Figure 2Oral glucose tolerance tests (OGTTs) and insulin tolerance tests (ITTs) in ovariectomized mice. OGTT and ITT in wild‐type (WT; white circles and bars), green fluorescent protein inserted into the glucose‐dependent insulinotropic polypeptide (GIP) locus, in which the GIP locus was reduced (GIPgfp/+; gray circles and bars) and absent (GIPgfp/gfp; black circles and bars) mice. OGTTs were carried out at (a–c) 17 weeks‐of‐age in cohort 1 (n = 6) and (e–g) 37 weeks‐of‐age in cohort 2 (n = 7). ITTs were carried out at (d) 24 weeks in cohort 1 (n = 4‐6) and (h) 40 weeks in cohort 2 (n = 7). (a,e) Blood glucose levels, (b,f) plasma insulin levels during OGTTs, (c,g) plasma total GIP levels during OGTTs and (d,h) blood glucose levels during ITTs as the percentage change from fasting glucose levels. The area under the curves (AUC) are shown in the upper right panel of each figure. *P < 0.05, **P < 0.01, ***P < 0.001 compared with WT. NS, not significantly different.

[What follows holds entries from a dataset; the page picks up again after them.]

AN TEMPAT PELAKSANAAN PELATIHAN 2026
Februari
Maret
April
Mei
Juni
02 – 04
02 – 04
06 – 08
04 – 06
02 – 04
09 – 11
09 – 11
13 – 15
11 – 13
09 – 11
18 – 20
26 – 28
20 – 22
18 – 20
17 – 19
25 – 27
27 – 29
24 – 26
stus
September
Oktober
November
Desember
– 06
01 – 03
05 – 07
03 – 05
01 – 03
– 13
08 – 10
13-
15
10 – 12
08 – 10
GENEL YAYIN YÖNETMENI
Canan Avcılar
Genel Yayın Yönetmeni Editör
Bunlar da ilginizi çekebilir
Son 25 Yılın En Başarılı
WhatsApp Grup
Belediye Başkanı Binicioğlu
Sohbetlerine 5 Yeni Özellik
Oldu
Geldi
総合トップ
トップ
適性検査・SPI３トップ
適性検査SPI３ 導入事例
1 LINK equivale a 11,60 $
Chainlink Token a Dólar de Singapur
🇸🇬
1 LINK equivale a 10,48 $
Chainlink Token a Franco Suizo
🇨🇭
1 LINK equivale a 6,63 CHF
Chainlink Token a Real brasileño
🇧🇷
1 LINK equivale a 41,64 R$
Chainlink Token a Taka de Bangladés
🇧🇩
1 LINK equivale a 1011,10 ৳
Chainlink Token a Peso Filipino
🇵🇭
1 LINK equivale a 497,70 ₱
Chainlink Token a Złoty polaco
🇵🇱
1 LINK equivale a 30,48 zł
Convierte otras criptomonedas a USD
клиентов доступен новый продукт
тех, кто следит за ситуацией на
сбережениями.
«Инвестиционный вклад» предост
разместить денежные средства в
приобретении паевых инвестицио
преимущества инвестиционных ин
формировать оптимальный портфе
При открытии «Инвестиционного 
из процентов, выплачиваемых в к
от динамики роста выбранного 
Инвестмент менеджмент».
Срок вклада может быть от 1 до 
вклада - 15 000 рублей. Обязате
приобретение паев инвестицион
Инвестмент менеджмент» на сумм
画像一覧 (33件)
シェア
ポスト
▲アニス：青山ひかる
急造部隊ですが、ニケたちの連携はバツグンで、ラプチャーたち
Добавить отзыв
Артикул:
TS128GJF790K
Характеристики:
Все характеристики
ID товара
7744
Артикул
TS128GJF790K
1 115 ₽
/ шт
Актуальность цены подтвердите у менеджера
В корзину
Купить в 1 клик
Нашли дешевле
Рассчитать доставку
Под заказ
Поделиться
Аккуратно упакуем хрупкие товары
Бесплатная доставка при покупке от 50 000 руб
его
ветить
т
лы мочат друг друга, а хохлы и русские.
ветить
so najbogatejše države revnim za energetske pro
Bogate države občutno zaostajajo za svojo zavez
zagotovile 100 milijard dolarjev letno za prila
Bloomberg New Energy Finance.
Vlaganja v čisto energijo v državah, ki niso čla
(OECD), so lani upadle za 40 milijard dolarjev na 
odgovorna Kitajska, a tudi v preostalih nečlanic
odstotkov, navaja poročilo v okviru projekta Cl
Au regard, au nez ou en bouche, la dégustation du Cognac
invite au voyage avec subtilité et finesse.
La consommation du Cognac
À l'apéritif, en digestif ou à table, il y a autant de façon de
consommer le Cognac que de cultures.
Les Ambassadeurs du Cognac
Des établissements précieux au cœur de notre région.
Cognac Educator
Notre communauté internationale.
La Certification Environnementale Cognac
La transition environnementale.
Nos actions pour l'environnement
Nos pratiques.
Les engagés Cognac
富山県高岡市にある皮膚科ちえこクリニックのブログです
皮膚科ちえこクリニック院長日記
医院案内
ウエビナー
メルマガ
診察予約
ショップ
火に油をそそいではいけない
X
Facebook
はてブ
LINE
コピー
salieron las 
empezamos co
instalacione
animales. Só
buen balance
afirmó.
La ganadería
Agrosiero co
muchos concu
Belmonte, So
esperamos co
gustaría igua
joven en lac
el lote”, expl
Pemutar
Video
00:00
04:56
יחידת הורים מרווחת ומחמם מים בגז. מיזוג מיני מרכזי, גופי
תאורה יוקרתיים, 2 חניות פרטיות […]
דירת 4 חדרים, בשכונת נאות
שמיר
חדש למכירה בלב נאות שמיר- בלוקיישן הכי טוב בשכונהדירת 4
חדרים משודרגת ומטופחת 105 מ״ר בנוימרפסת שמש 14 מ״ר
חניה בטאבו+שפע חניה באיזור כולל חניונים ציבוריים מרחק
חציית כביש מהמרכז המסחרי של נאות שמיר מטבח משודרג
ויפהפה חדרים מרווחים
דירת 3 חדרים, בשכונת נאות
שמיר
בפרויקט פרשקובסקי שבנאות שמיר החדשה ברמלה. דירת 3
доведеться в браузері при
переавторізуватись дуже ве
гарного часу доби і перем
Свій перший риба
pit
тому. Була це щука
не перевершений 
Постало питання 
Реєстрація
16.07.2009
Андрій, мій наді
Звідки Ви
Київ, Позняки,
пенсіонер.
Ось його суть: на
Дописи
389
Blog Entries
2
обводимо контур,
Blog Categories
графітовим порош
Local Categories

Bone analysis in ovariectomized mice
| WT | GIPgfp/+ | GIPgfp/gfp | |
|---|---|---|---|
| Body length (cm) | 9.4 ± 0.02 | 9.4 ± 0.06 | 9.4 ± 0.07 |
| Body weight (g) | 25.5 ± 0.82 | 25.8 ± 1.02 | 23.5 ± 0.72 |
| BMD (g/cm2) | 22.2 ± 1.1 | 23.6 ± 1.5 | 20.7 ± 1.3 |
| Whole BMD (mg/cm3) | 360.3 ± 28.2 | 325.5 ± 8.0 | 308.4 ± 19.6 |
| Cortical BMD (mg/cm3) | 358.9 ± 22.7 | 331.7 ± 9.3 | 332.8 ± 6.3 |
| Cancellous BMD (mg/cm3) | 287.8 ± 63.7 | 148.3 ± 14.3 | 104.4 ± 22.4 |
| Cortical thickness (cm) | 0.074 ± 0.008 | 0.066 ± 0.009 | 0.038 ± 0.001 |
| Plasma osteocalcin (ng/mL) | 47.8 ± 3.1 | 40.1 ± 3.2 | 29.4 ± 2.1 |
| Plasma CTx (ng/mL) | 16.9 ± 0.71 | 17.0 ± 0.53 | 17.9 ± 0.51 |
Data presented as the mean ± standard error of the mean. BMD, bone mineral density; CTx, C‐terminal telopeptide of type I collagen. *P < 0.05 versus wild‐type mice (WT). **P < 0.01 versus WT. ***P < 0.05 versus green fluorescent protein (GFP) inserted into the glucose‐dependent insulinotropic polypeptide (GIP) locus, in which the GIP locus was reduced (GIPgfp/+) and absent (GIPgfp/gfp) mice.